PASSAGE Start Marker

The Old Crow River meanders between Alaska and the Yukon in the Arctic.
The Old Crow River meanders between Alaska and the Yukon in the Arctic. Credit: Pascale Roy-Léveillée

Permafrost is the understructure of the Arctic, but it’s thawing at a drastic pace, putting infrastructure and landscape in peril.

Researchers wanted to ascertain how rising temperatures and thawing permafrost are affecting the movement of the Arctic’s large rivers. A new study published in Nature Climate Change found that such rivers’ channel migration is actually decreasing. Rivers across Alaska and Canada’s Yukon and Northwest Territories migrated 20% less between 1972 and 2020, a period when the region’s temperatures spiked.

These large, meandering waterways have historically moved at a very consistent pace, but climate change has upended that predictability, said study coauthor Alessandro Ielpi, a geomorphologist at the University of British Columbia. “It’s incredibly interesting to see what happens when the river is not in a steady-state condition,” he said. “What better example and opportunity [to study this phenomenon] than looking at the response of northern rivers to climate change?”

Winding Down

Rivers naturally migrate over time because of the movement of water and sediment. Lateral migrations refer to the movement of a river’s banks as water pushes sediment from side to side. The rivers examined in this study are all in remote areas—even for the Arctic—and floodplains were a specific focus.

To measure river migrations, researchers evaluated Landsat imagery of 10 rivers that were more than 100 meters wide in Alaska, the Yukon, and the Northwest Territories. These rivers, including the Yukon and Mackenzie, are in areas with varying amounts of permafrost, from continuous to sporadic.

Although researchers were originally trying to prove the generally accepted idea that the river banks would collapse without permafrost holding them in place, they were surprised to find the opposite.

The researchers compared images of the rivers’ centerlines—the approximate middle between banks—by selecting pictures every 5 years that were cloud free and taken at the same time of year. They then created a time-lapse record using dynamic time warping, an algorithm originally created for stock market predictions and now commonly used for natural systems.

PASSAGE End Marker
PROVIDED DATA Start Marker

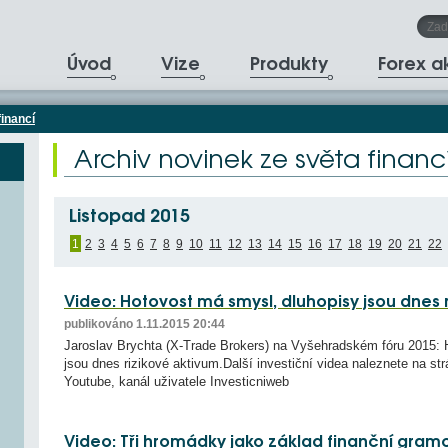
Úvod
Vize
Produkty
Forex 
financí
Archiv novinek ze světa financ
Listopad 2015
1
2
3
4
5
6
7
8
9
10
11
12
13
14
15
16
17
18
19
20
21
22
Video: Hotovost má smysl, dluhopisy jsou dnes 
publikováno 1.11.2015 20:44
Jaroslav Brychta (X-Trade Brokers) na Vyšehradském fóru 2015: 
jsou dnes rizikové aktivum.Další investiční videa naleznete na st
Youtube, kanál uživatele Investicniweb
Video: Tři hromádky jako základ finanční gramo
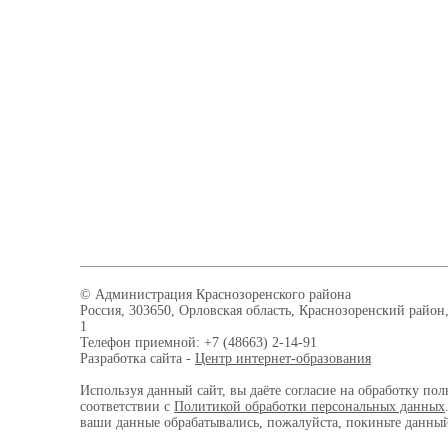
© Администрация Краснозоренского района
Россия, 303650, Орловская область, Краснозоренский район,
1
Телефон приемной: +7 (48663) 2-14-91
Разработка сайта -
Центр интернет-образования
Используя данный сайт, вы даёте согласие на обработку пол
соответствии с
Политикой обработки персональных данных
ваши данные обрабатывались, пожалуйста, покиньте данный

PROVIDED DATA End Marker

◆ WHAT YOU WILL DO:
**1)** Rewrite the Arctic rivers article above from "The researchers compared" on through "for natural systems.", putting "photographs" in place of "images".
**2)** According to the Arctic rivers article above, how much less did the rivers migrate between 1972 and 2020?

◆ SOLUTIONS PER TASK:
**1)**
The researchers compared photographs of the rivers’ centerlines—the approximate middle between banks—by selecting pictures every 5 years that were cloud free and taken at the same time of year. They then created a time-lapse record using dynamic time warping, an algorithm originally created for stock market predictions and now commonly used for natural systems.

**2)** They migrated 20% less.